[Start of Attachment]

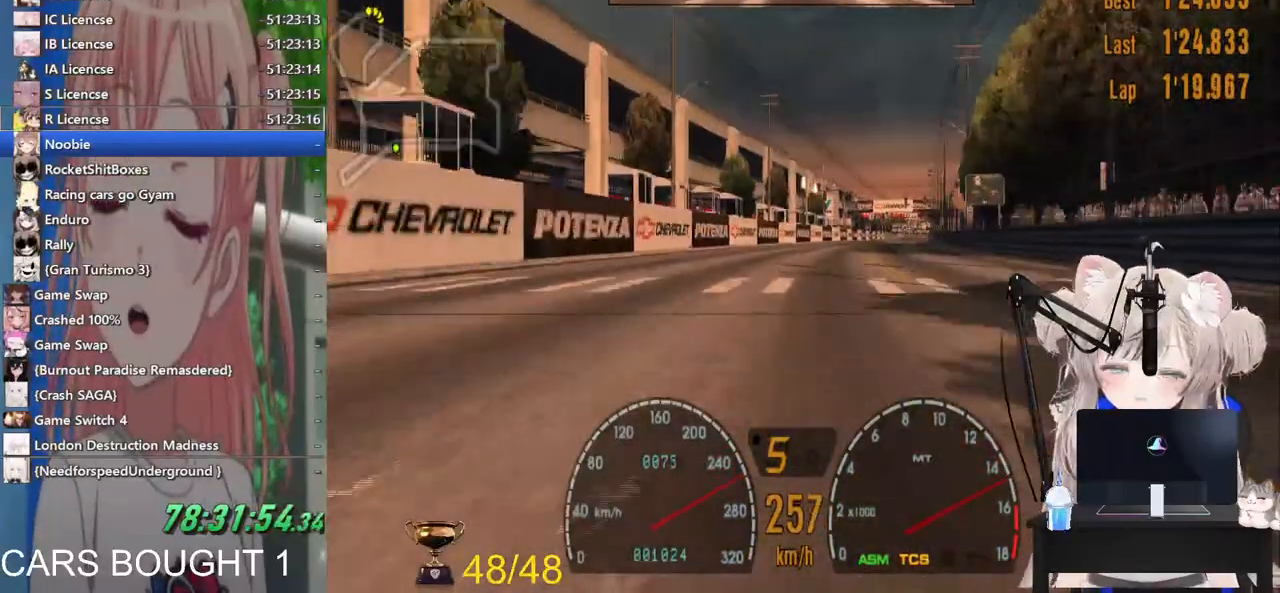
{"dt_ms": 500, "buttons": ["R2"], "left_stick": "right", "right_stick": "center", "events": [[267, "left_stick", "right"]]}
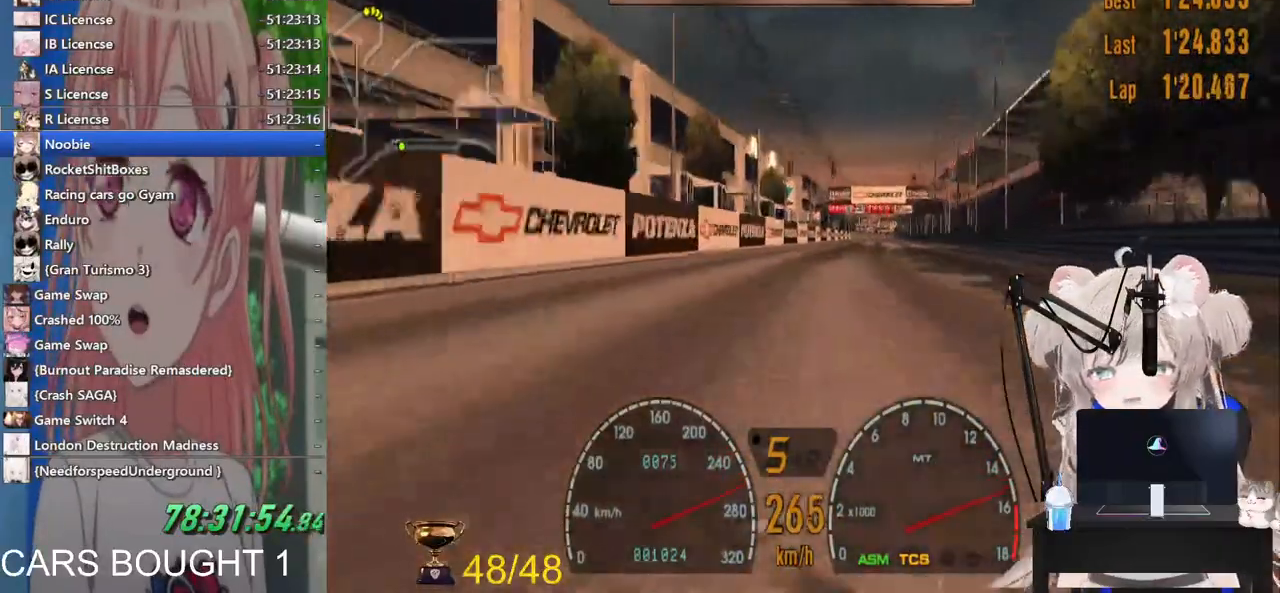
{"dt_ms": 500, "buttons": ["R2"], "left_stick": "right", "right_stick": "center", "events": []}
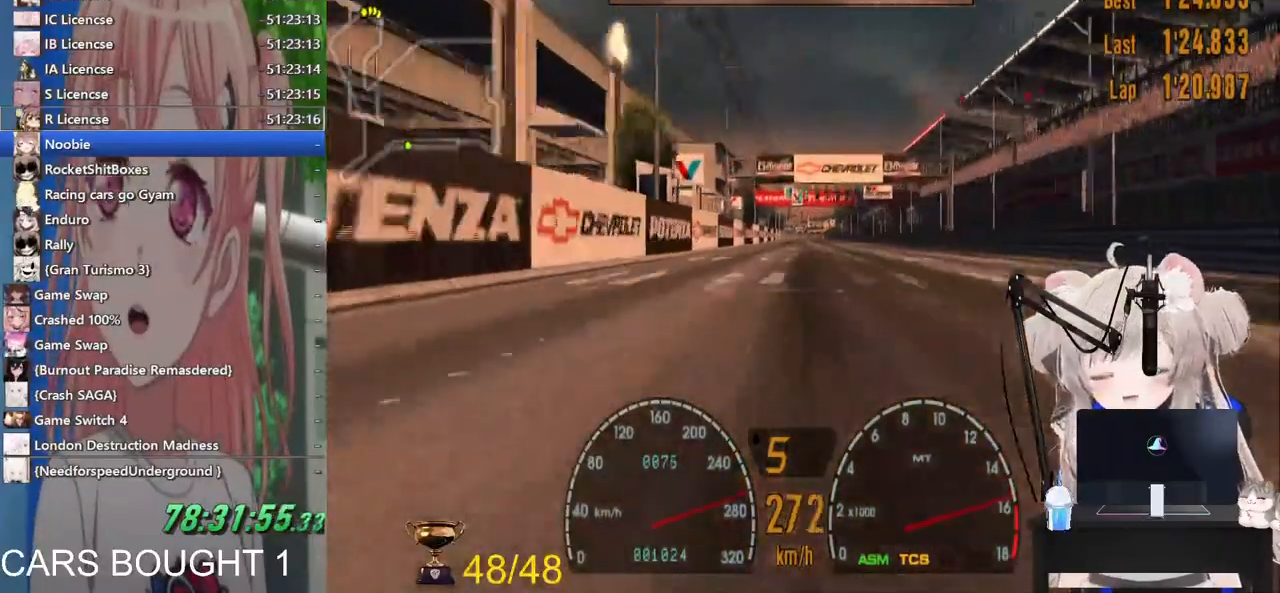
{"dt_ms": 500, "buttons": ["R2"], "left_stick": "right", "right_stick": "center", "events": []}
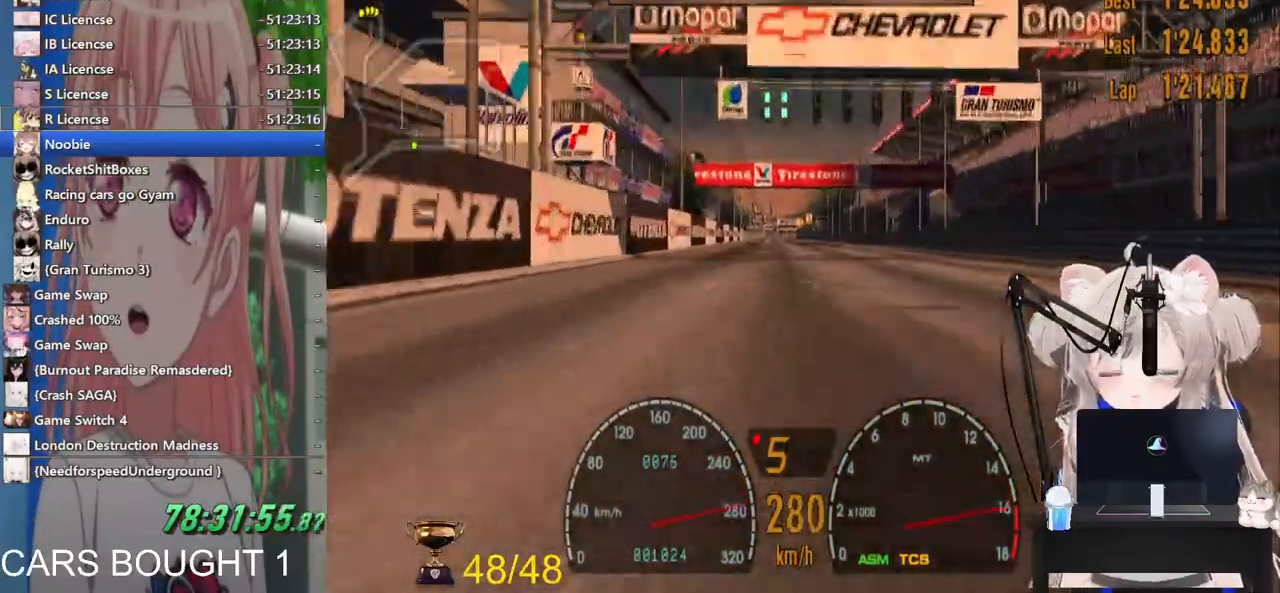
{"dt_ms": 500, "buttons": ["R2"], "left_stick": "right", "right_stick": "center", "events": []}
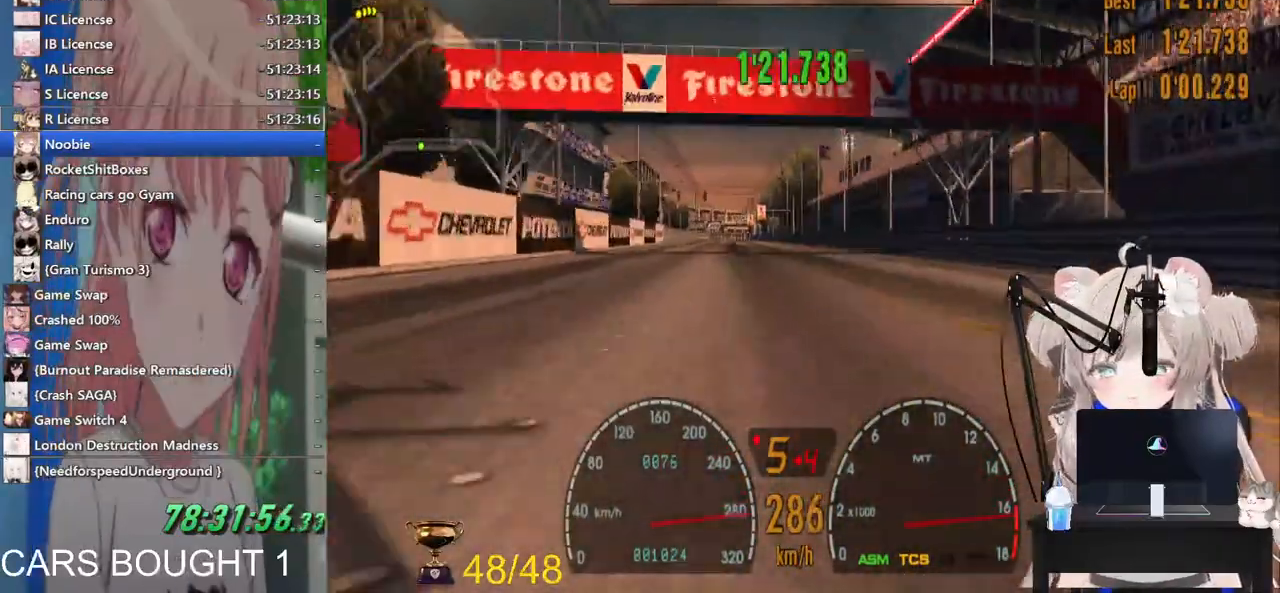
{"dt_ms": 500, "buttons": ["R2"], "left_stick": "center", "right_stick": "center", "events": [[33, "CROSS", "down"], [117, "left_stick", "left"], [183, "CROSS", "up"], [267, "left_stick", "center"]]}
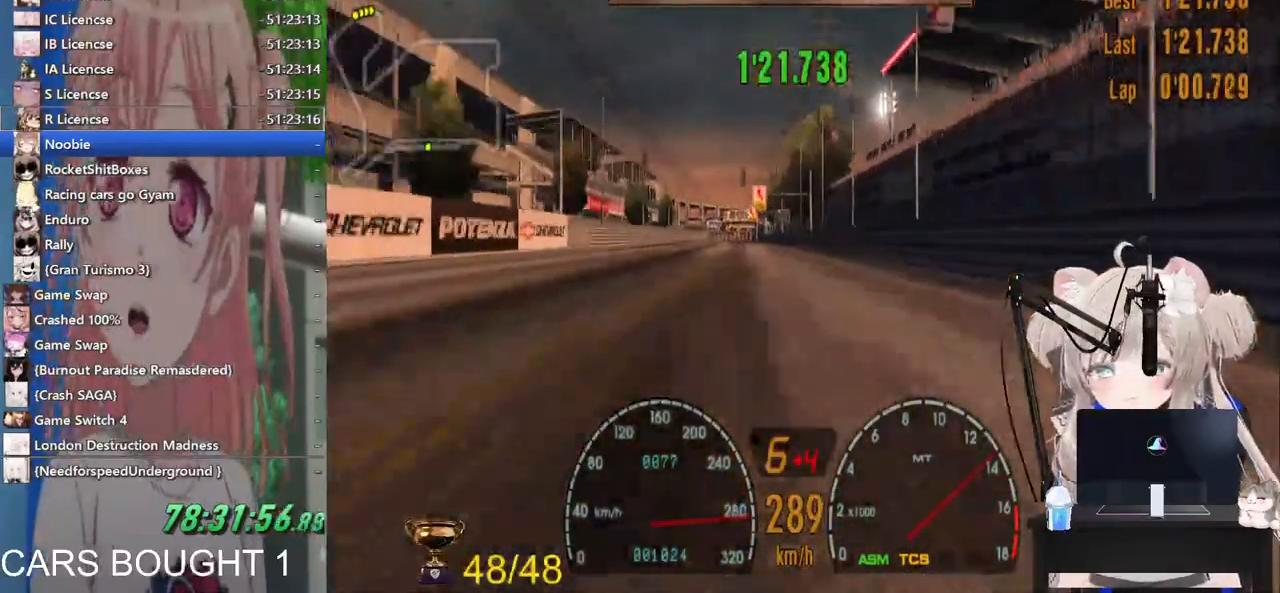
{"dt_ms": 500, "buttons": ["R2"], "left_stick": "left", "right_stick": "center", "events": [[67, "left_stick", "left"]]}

[End of Attachment]

- _ABOUT THIS EXERCISE_:
In the answer, the entries must appear exactly as above, without the images.

- _FINISHED EXERCISE_:
{"dt_ms": 500, "buttons": ["R2"], "left_stick": "right", "right_stick": "center", "events": [[267, "left_stick", "right"]]}
{"dt_ms": 500, "buttons": ["R2"], "left_stick": "right", "right_stick": "center", "events": []}
{"dt_ms": 500, "buttons": ["R2"], "left_stick": "right", "right_stick": "center", "events": []}
{"dt_ms": 500, "buttons": ["R2"], "left_stick": "right", "right_stick": "center", "events": []}
{"dt_ms": 500, "buttons": ["R2"], "left_stick": "center", "right_stick": "center", "events": [[33, "CROSS", "down"], [117, "left_stick", "left"], [183, "CROSS", "up"], [267, "left_stick", "center"]]}
{"dt_ms": 500, "buttons": ["R2"], "left_stick": "left", "right_stick": "center", "events": [[67, "left_stick", "left"]]}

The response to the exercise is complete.